Structural dynamics of WrbA protein probed by mass spectrometry

A. Kádek1,2, Z. Kukačka1,2, D. Řeha3, M. Rosůlek2, O. Vaněk2, O. Ettrichová3, P. Man1,2, R. Ettrich3, P. Novák1,2

1Institute of Microbiology CAS, Vídeňská 1083, Prague
2Faculty of Science, Charles University in Prague, Hlavova 8, Prague
3Institute of nanobiology and structural biology CAS, Zámek 1, Nové Hrady
kadek@biomed.cas.cz

Tryptophan repressor-binding protein A (WrbA), more correctly called FMN-dependent NAD(P)H:quinone oxidoreductase, is a protein highly interesting for its involvement in oxidative stress defense responses in many organisms. Its biologically functional assembly is a homotetramer held together by non-covalent interactions, whose 1.2 Å high‑resolution structure has recently been solved by X-ray crystallography. [1] The present work was aimed at studying the structure-function relationship of WrbA, with main focus on uncovering the dynamics of its behaviour in solution. Specifically, this meant understanding the effects of factors determining its conformational and oligomeric states, where the protein is known to be present in the solution in dynamic equilibrium between monomeric, dimeric and tetrameric species.

Studied protein was produced by overexpression in its natural producer organism E. coli and purified to homogeneity by size exclusion and affinity chromatography steps, before being subjected to studies by analytical ultracentrifugation and advanced structural mass spectrometry techniques. Native mass spectrometry coupled with ion mobility enabled us to gently transfer the whole non-covalent WrbA assembly into the gas phase while preserving its structure and showed a dramatic stabilizing effect of FMN cofactor on the protein in its tetrameric form. It also uncovered a positive interdomain cooperative effect which seems to be involved in the binding of FMN molecules to individual WrbA subunits.

Behaviour of WrbA in solution was also probed by hydrogen / deuterium exchange and chemical cross-linking in combination with mass spectrometry. These techniques enabled a more detailed description and structural localization of conformational changes in the WrbA macromolecule depending on the presence of cofactor and on the varying solution conditions. We specifically studied the effects of solution temperature and the protein concentration, which according to the analytical ultracentrifugation determine the oligomeric state of WrbA by influencing its dimer-tetramer dynamic equilibrium.

In combination with computational modelling and crystallographic data, the combination of complementary structural mass spectrometry techniques provided a novel insight into the behaviour of the WrbA protein in solution and offered an explanation for the mechanism of its oligomerization.

1. I. Kishko, J. Carey, D. Reha, J. Brynda, R Winkler, B. Harish, R. Guerra, O. Ettrichova, Z. Kukacka, O. Sheryemyetyeva, P. Novak, M. Kuty, I. Kuta Smatanova, R. Ettrich, M. Lapkouski Acta Crystallogr. Sect. D Biol. Crystallogr., 69, (2013), 1748.
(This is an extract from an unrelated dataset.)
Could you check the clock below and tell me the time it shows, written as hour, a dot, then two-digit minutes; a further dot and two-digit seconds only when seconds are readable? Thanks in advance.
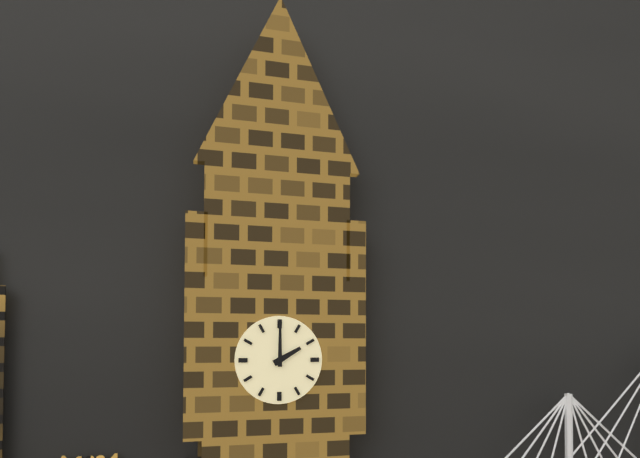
2.00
This work was partly funded by InStruct, part of the European Strategy Forum on Research Infrastructures (ESFRI) and supported by national member subscriptions; Czech Science Foundation (P207/10/1934); European Regional Development Funds (CZ.1.07/2.3.00/20.0055, CZ.1.07/2.3.00/30.0003 and CZ.1.05/1.1.00/02.0109); Institutional Research Concept of the Institute of Microbiology RVO61388971; Research Project of Charles University (UNCE 204025/2012); Grant Agency of Charles University (800413) and joint Czech-US International Research Cooperation (ME09016).